The last time he took it outdoors was forever ago, way back in the fall.
William hustled over to Legends Park from his home on nearby Lockport Street. He texted his friend Shawn, who texted back that he was on his way. They figured they would play one-on-one and maybe some 21, a game of beautifully casual repetition, built around what you can do from the foul line.
Still, until Shawn arrived — and when he said he was "on his way," he was going by the inscrutable elements of a teenage clock — William had some time to shoot around by himself.
The sun remained bright in late afternoon, and the ball cast a shadow on the court like the dark side of the moon. Forget iPhones, or Facebook, or Snapchat. William for a moment shook loose from the digital world, and he shot and ran hard to grab his own rebounds, and then he threw some solitary moves at an invisible defender before rolling toward the hoop and using his left hand to knock in a couple of bankers.

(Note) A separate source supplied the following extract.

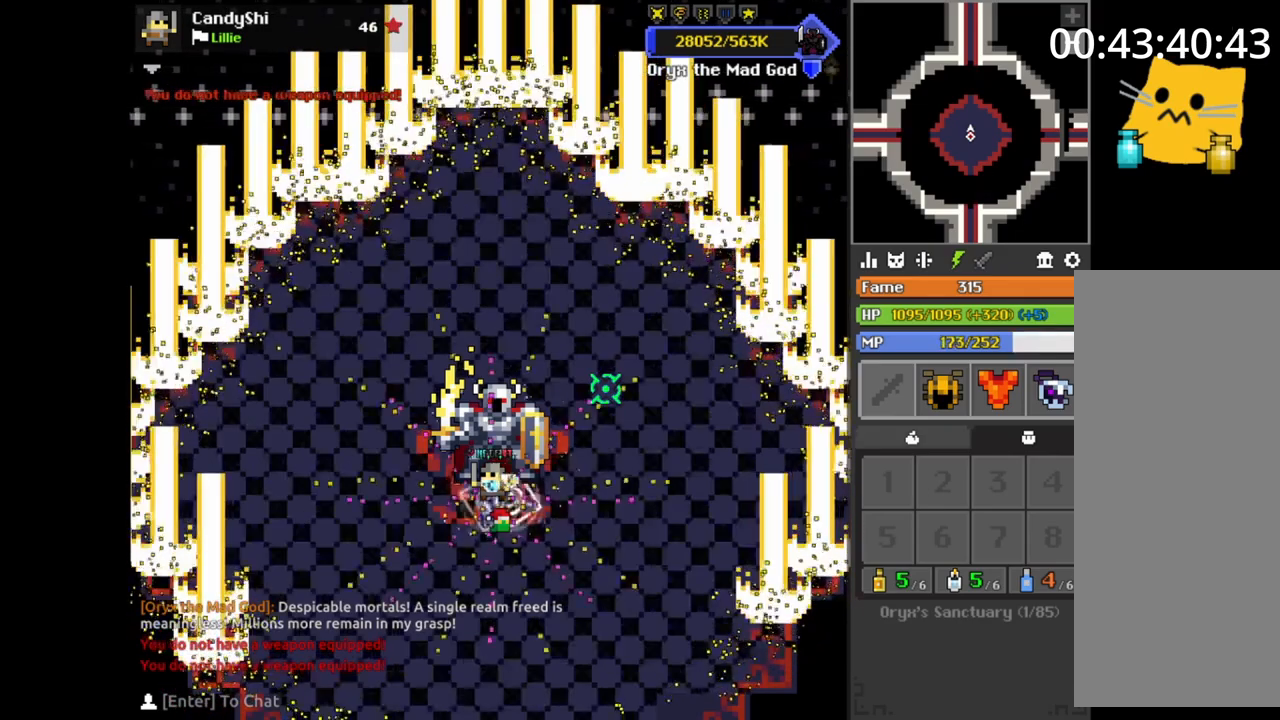
{"keys": [], "mouse": [], "events": []}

He was a Western New York kid playing outdoor basketball for the first time of the year, even if there was snow on the ground, because this was the day when the air was warm enough that he knew intuitively that he no longer needed gloves.
Close your eyes. We all remember that day. We remember being 16 and so sick of the winter it made our legs tremble as we sat in class, and finally — enough was enough — the March day came when we could dig out the basketball after school and hurry toward that playground, that driveway, that portable metal hoop in the street.

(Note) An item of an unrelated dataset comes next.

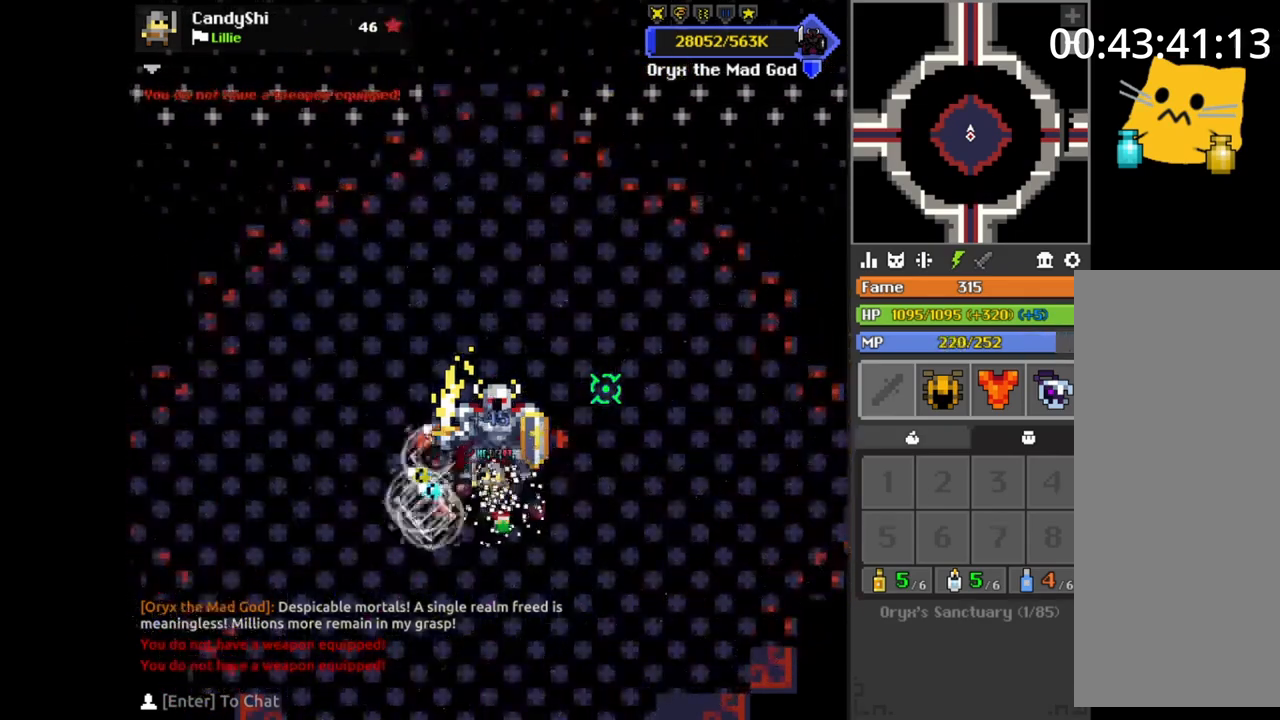
{"keys": ["space"], "mouse": [], "events": [[250, "space", "down"]]}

The big challenge was keeping the ball from bouncing into the snow, because a snowy ball was the one thing that could make our fingers freeze.
William couldn't realize: Alone on that playground, he took us back. He was all of us.

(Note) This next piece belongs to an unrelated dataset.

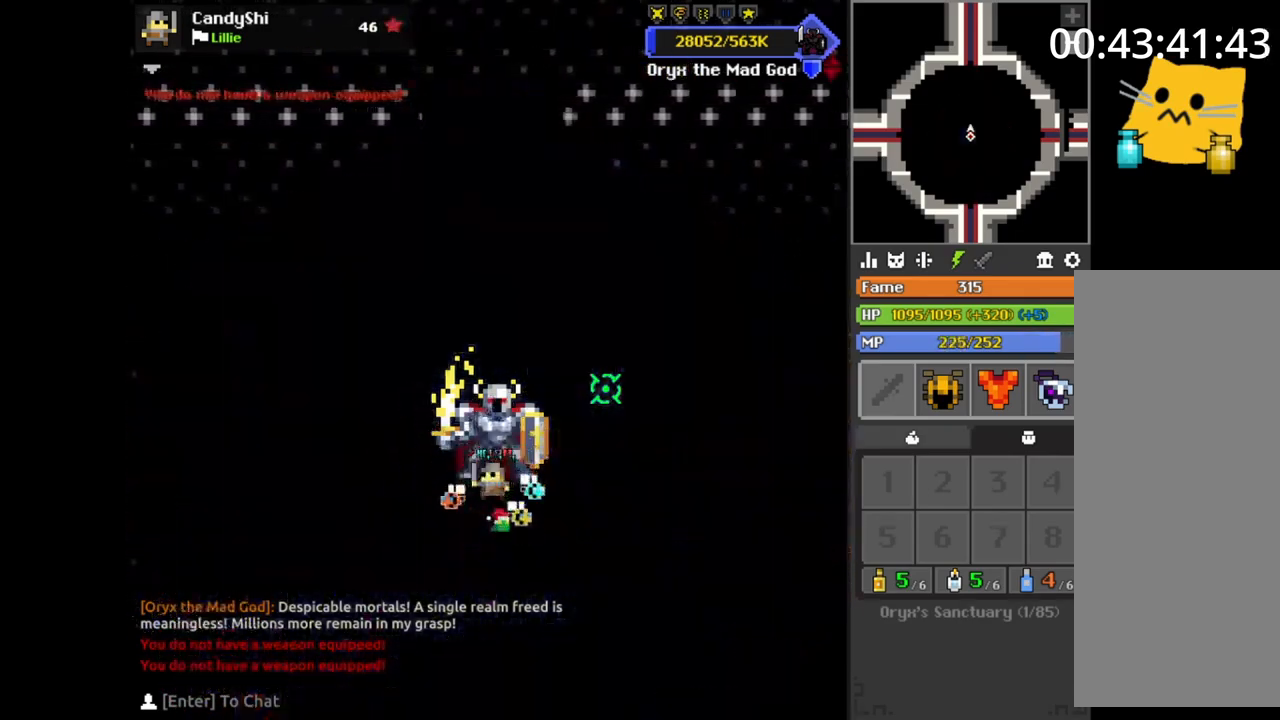
{"keys": [], "mouse": [], "events": [[17, "space", "up"]]}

As he shot, as he chased the ball, as he threw moves at phantom opponents, he told me his story. With pro ball, he's a Golden State Warriors fan, and he's hoping the Syracuse University men's team keeps rolling tonight in the NCAA tournament.
He also played wideout on the JV football team at school, a wideout who happened to be left-handed. Yes, he said, that can be kind of a pain, because it still seems like the world isn't quite suited for left-handers. Even now, when he opens a binder and picks up a pencil, it's a little like driving in the wrong way lane of a right-handed expressway.
Not that William was complaining. He was in a good mood, and looking ahead. A few squawking gulls wheeled overhead in the blue sky, and William said it wouldn't be long — only a couple of weeks — before the court was filled with kids going full-court after school.
They would shoot foul shots to choose captains, and then the captains would choose teams, and they would go 5-on-5 until the sun began to drop in the sky, and the only worry in the world would be who scored the next hoop, and whether William would get the shots he wanted in the paint.
By that time, the snow would be a memory.
Thursday, it was no memory. There still was plenty of it visible in the area around the court, and when you walked outside your warm breath rose like smoke in the cold air. You had to be thankful for the first sign of true spring, which in Niagara Falls was not a crocus or a robin.
It was William, all alone, going hard to the hole.